Textauszug:
27. September 2011

Zettels Meckerecke: Internetsperre bei Verstoß gegen das Urheberrecht? Die Rotweinidee des Siegfried Kauder

"Internetsperren - CDU-Politiker will Filesharern das Netz wegnehmen" ist ein Artikel überschrieben, den man seit gestern Abend bei "Zeit-Online" lesen kann.

Der CDU-Politiker ist Siegfried Kauder, Bruder des CDU-Fraktionsvorsitzenden Volker Kauder und Vorsitzender des Rechtsausschusses des Bundestags. Sein Vorschlag: Verletzung des Urheberrechts im Internet soll mit einer Sperre des Zugangs zum Internet bestraft werden. Zunächst wird zweimal gewarnt; beim dritten Mal wird gesperrt. Gesperrt für eine bestimmte Frist, auf deren Dauer sich Kauder noch nicht festlegen will.



Wer ZR regelmäßig liest und die Diskussionen in Zettels kleinem Zimmer verfolgt, der weiß, daß ich für die strikte Einhaltung des Urheberrechts bin. Wer einen Text schreibt, Musik komponiert oder Urheber eines Fotos ist, der hat ebenso ein Recht darauf, für sein Produkt bezahlt zu werden, wie der Bäcker, der seine Brötchen verkauft; siehe die kürzliche Diskussion in diesem Thread in Zettels kleinem Zimmer.

Aber man kann doch das richtige Ziel, das Urheberrecht zu schützen, nicht mit absurden Mitteln verfolgen. Wie soll denn solch eine Internetsperre funktionieren?

Fragen zum Text:
• 1. Welchen Vorsitz hat Siegfried Kauder laut dem Beitrag über Internetsperren inne?
• 2. Schreiben Sie aus dem Beitrag über Internetsperren den Abschnitt von "Der CDU-Politiker ist" bis "Zettels kleinem Zimmer." wortgetreu ab.
• 3. Wer hat laut dem Beitrag über Internetsperren ein Recht darauf, für sein Produkt bezahlt zu werden? Nennen Sie alle.
Die Datensätze sind eigenständiges Material und gehören nicht zum Beitrag über Internetsperren.

Datenbestand:

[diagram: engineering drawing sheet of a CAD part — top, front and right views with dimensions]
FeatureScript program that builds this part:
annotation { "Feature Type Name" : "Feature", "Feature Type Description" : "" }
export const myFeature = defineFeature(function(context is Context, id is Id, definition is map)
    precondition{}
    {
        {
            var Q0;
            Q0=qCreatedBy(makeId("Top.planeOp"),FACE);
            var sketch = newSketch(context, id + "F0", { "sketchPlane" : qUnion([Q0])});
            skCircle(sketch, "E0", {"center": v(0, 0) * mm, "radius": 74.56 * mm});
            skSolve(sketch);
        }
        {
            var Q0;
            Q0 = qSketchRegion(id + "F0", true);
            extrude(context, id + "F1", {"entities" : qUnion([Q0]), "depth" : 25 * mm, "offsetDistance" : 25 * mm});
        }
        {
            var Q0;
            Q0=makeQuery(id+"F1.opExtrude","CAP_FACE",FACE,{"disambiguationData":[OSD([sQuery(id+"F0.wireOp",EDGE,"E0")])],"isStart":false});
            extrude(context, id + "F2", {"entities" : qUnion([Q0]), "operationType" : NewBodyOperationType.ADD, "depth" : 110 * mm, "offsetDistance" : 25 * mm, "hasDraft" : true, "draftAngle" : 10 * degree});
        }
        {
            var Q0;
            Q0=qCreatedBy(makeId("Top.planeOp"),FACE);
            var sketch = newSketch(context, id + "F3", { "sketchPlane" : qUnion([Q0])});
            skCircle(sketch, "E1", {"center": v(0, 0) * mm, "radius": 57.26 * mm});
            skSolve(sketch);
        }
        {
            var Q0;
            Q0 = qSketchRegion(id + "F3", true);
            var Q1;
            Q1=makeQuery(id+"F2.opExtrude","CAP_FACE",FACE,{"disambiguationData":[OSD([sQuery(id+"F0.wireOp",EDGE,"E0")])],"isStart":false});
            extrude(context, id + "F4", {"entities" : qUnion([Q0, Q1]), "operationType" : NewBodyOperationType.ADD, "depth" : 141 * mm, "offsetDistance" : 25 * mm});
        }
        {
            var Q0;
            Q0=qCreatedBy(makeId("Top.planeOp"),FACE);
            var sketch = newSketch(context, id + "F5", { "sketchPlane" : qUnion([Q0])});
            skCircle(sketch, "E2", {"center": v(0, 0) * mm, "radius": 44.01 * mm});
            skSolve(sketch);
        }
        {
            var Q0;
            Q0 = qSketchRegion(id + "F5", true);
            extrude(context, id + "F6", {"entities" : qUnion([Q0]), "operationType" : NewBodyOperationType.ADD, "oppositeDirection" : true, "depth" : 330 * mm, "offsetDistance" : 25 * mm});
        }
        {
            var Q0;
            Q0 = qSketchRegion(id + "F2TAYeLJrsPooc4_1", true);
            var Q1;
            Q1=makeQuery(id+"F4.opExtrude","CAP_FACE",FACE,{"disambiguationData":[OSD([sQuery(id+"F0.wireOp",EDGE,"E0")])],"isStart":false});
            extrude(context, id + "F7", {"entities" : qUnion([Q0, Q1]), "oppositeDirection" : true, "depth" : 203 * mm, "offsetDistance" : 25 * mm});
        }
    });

Lösungen:
• 1. Er ist Vorsitzender des Rechtsausschusses des Bundestags.

• 2.
Der CDU-Politiker ist Siegfried Kauder, Bruder des CDU-Fraktionsvorsitzenden Volker Kauder und Vorsitzender des Rechtsausschusses des Bundestags. Sein Vorschlag: Verletzung des Urheberrechts im Internet soll mit einer Sperre des Zugangs zum Internet bestraft werden. Zunächst wird zweimal gewarnt; beim dritten Mal wird gesperrt. Gesperrt für eine bestimmte Frist, auf deren Dauer sich Kauder noch nicht festlegen will.



Wer ZR regelmäßig liest und die Diskussionen in Zettels kleinem Zimmer verfolgt, der weiß, daß ich für die strikte Einhaltung des Urheberrechts bin. Wer einen Text schreibt, Musik komponiert oder Urheber eines Fotos ist, der hat ebenso ein Recht darauf, für sein Produkt bezahlt zu werden, wie der Bäcker, der seine Brötchen verkauft; siehe die kürzliche Diskussion in diesem Thread in Zettels kleinem Zimmer.

• 3.
- wer einen Text schreibt
- wer Musik komponiert
- wer Urheber eines Fotos ist
- der Bäcker, der seine Brötchen verkauft